被害部分を全て除去し、薬剤を使用。樹木なら、被害部分を深めに削り取り、薬剤を使用。いずれも、病状が進行した株は周りの土とともに処分する。


【薬剤】【散布・土壌灌注】ICボルドー、Zボルドー、アグリマイシン20、アグレプト、アリエッティ、アリエッティC、アリエッティボルドー、エムダイファー、園芸ボルドー、オーソサイド、オキシラン、カーゼートPZ、カスミンボルドー、カダンVII、カッパーシン、キャプタン、クプラビットホルテ、グリーンダイセンM、グリーンビセットDF、グリーンペンコゼブ、コサイド3000、コサイドDF、コサイドボルドー、サンドファンM、サンボルドー、ジマンダイセン、ストマイ、ダコニール1000、テレオ、ドイツボルドーA、銅ストマイ、トリアジン、パスポート、ビスダイセン、ヒトマイシン、フェスティバルM、プラタン、ブリザード、プレビクールN、フロンサイド、フロンサイドSC、ペンコゼブ、ホライズン、ランマン、リドミル、リドミルMZ、リドミル銅など。
【塗布(樹木の場合のみ)】カケンゲル、カルスメイト、ケアヘルスO、トップジンMペースト、バッチレート、ベフランなど。

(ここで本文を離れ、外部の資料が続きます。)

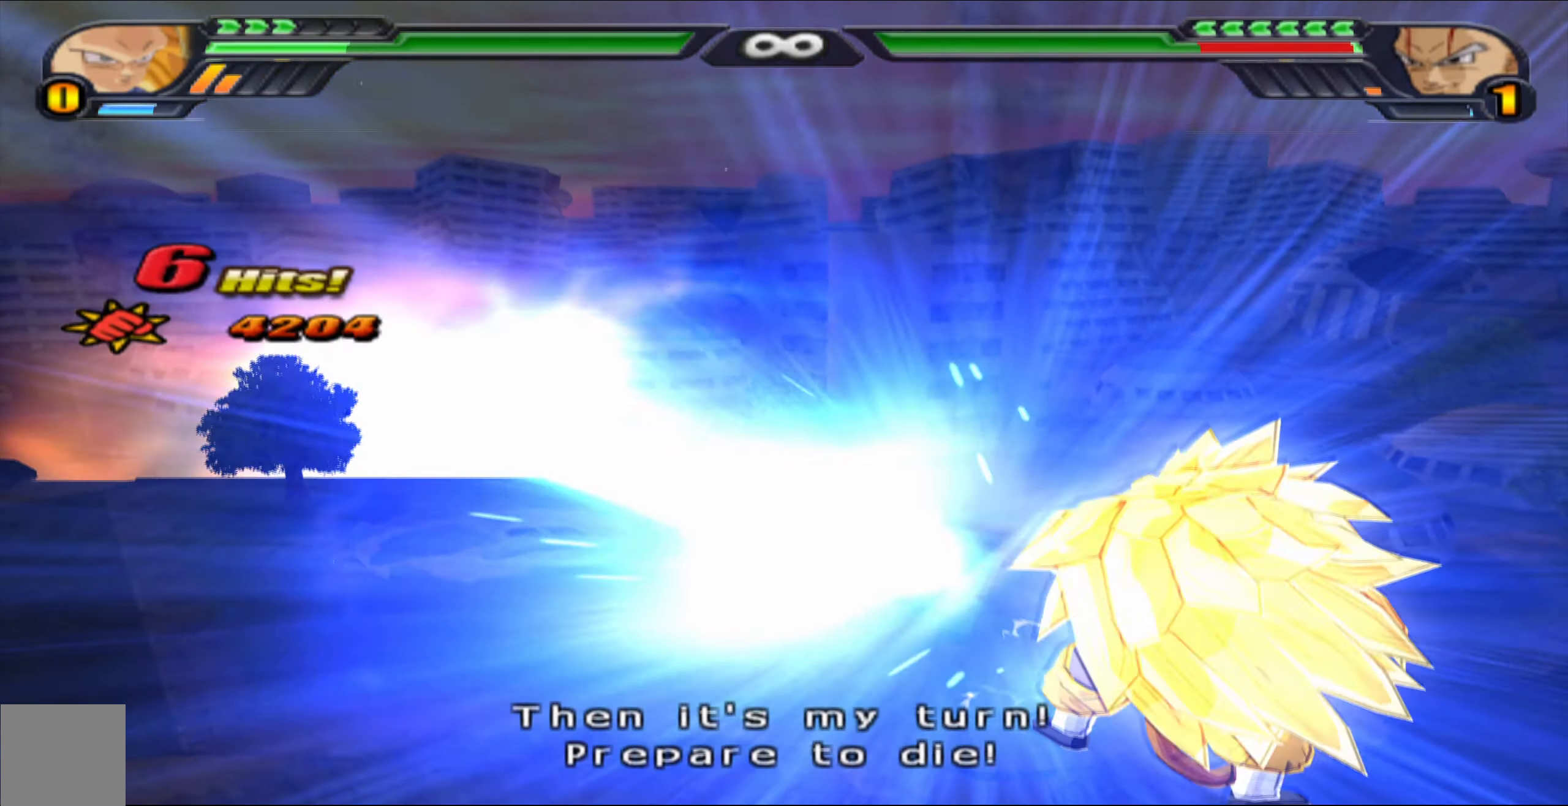
{"buttons": ["L2"], "left_stick": "center", "right_stick": "center", "events": []}
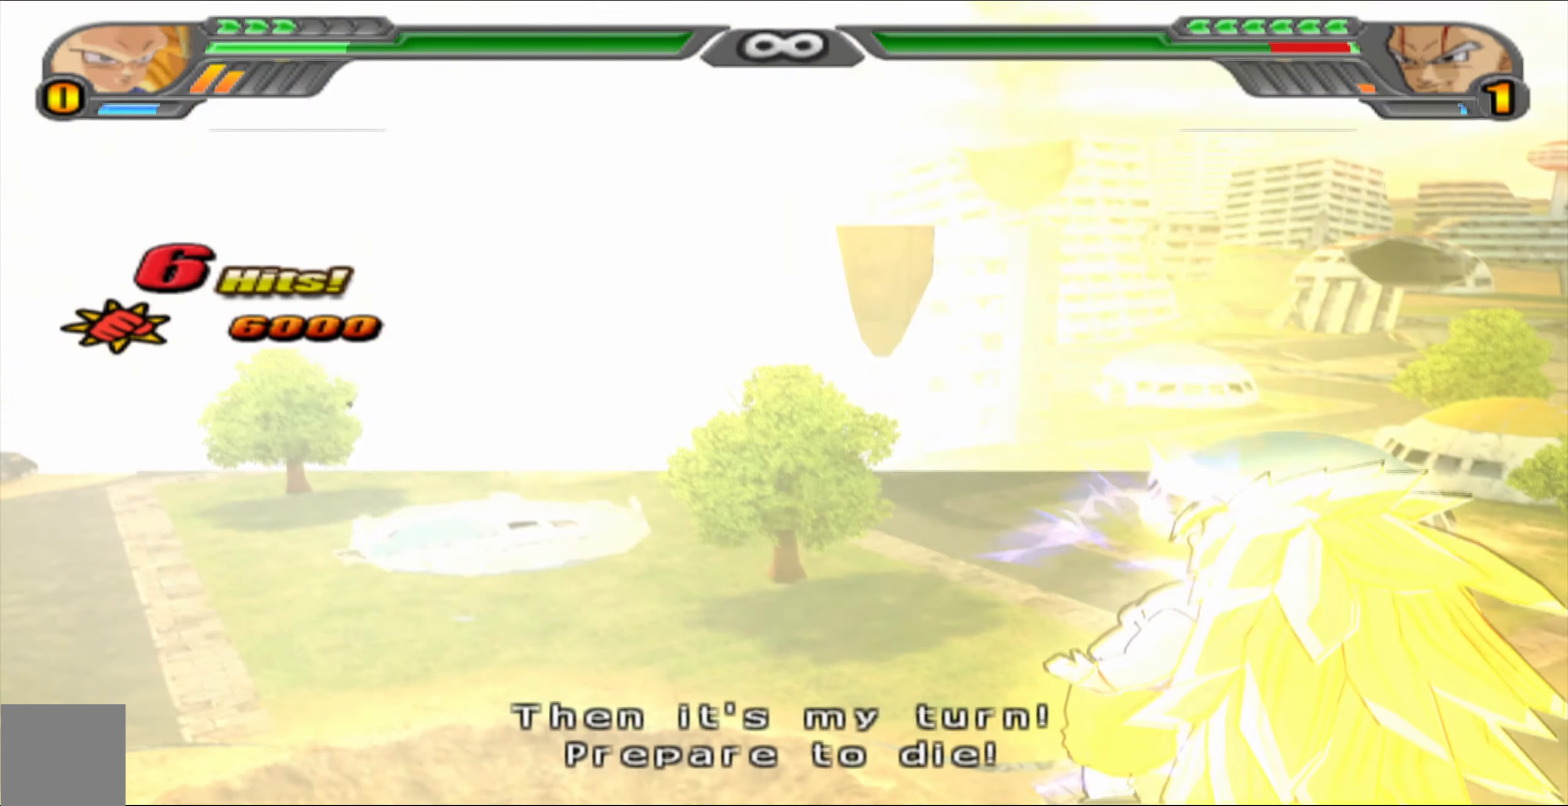
{"buttons": ["L2"], "left_stick": "center", "right_stick": "center", "events": []}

【注意点】トップジンM、ベンレートなどのベンゾイミダゾール系殺菌剤は、疫病菌には効かないので使用しない。

予防策

土の水はけを改善する。できれば雨に当てない。清潔な水を与える。株を冠水させない。株に水をかけない。株に水滴が長時間付着したままにしない。株元をマルチングするなどし、雨で跳ね上がった泥が株に付かないようにする。鉢底から出た水が他の株に触れないようにする。
被害株から子株や子球、挿し穂などを取らない。連作を避ける。通風を改善する。近くに被害株があれば除去する。株に無用な傷を付けない。被害株に用いた土や器具は消毒するまで再利用しない。果実が直接土に触れないようにする。耐病性品種を栽培する。

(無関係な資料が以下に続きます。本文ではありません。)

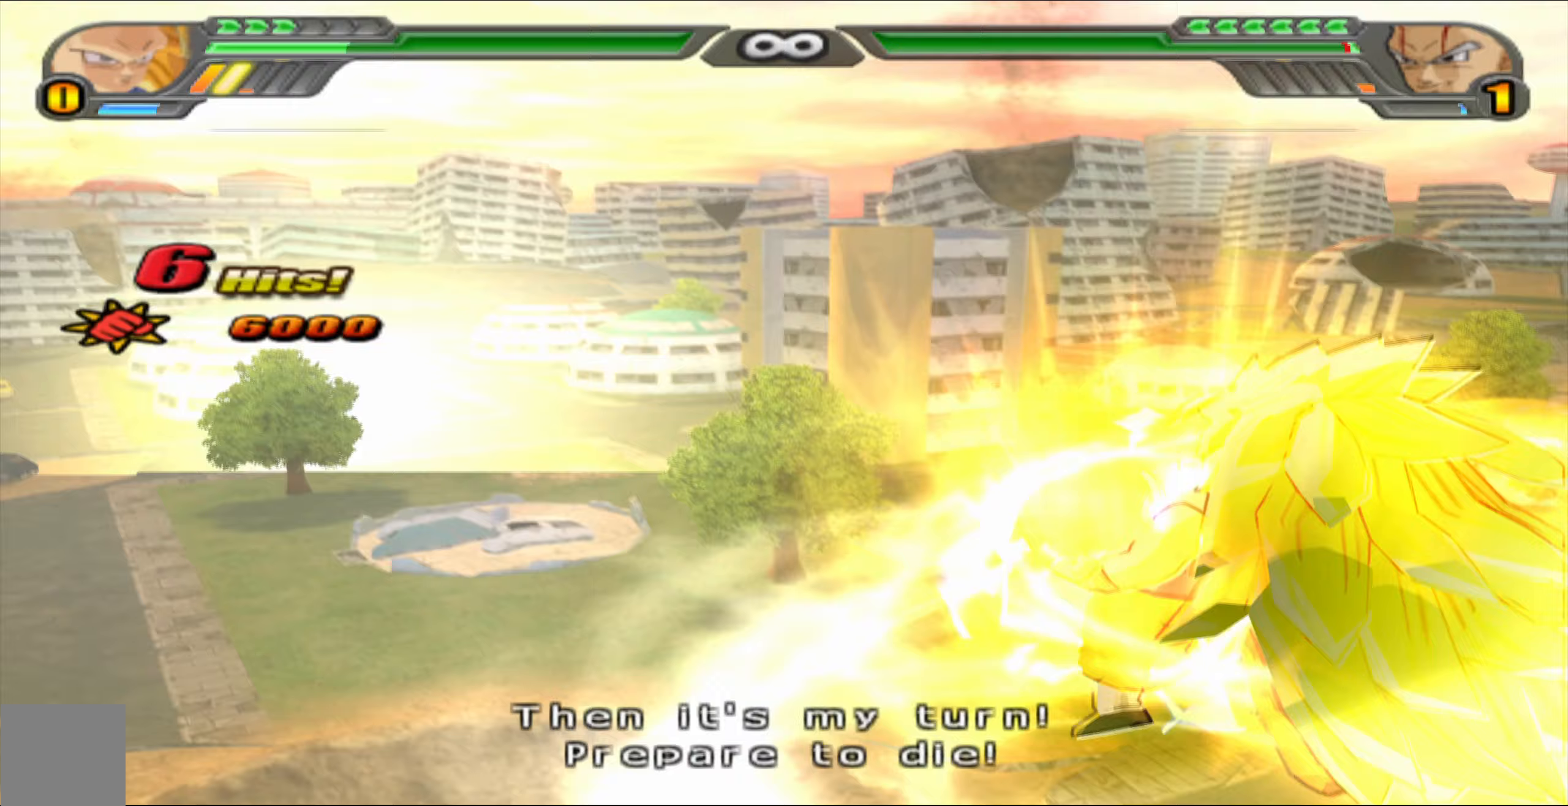
{"buttons": ["L2"], "left_stick": "center", "right_stick": "center", "events": []}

【薬剤】【散布・土壌灌注】上記と同じ。樹木類は、冬季に石灰硫黄合剤を散布。

主な被害植物

【疫病】

【草花・鉢花】アガパンサス、アルストロメリア、インパチエンス、カーネーション、ガーベラ、カスミソウ、カラー、カランコエ、キク、キンギョソウ、キンセンカ、ケイトウ、サルビア類、シャクヤク、スターチス、ストック、セントポーリア、チューリップ、ニチニチソウ、ホウセンカ、ボロニア、ミヤコワスレ、ユリなど。

【観葉・多肉】サボテン類、ドラセナ類など。

【樹木・果樹】イチジク、エニシダ、クリ、シャクナゲ、ジンチョウゲ、ナシ、バラ、ピラカンサ、ビワ、ボタン、モモ、ヤマモモ、リンゴなど。

【ハーブ・野菜】イチゴ、カボチャ、キュウリ、サンショウ、ジャガイモ、スイカ、トウガラシ、トマト、ナス、ピーマン、メロンなど。

【ラン】カタセタム、カトレア、オンシジウム、シンビジウム、デンドロビウム、パフィオペディラム、バンダ、ファレノプシス、ミルトニア、リカステ、レリアなど。


【白色疫病】

【草花・鉢花】チューリップなど。

【ハーブ・野菜】タマネギ、ニラ、ラッキョウなど。


【灰色疫病】

【ハーブ・野菜】カボチャ、キュウリ、スイカ、トマト、ナス、ピーマンなど。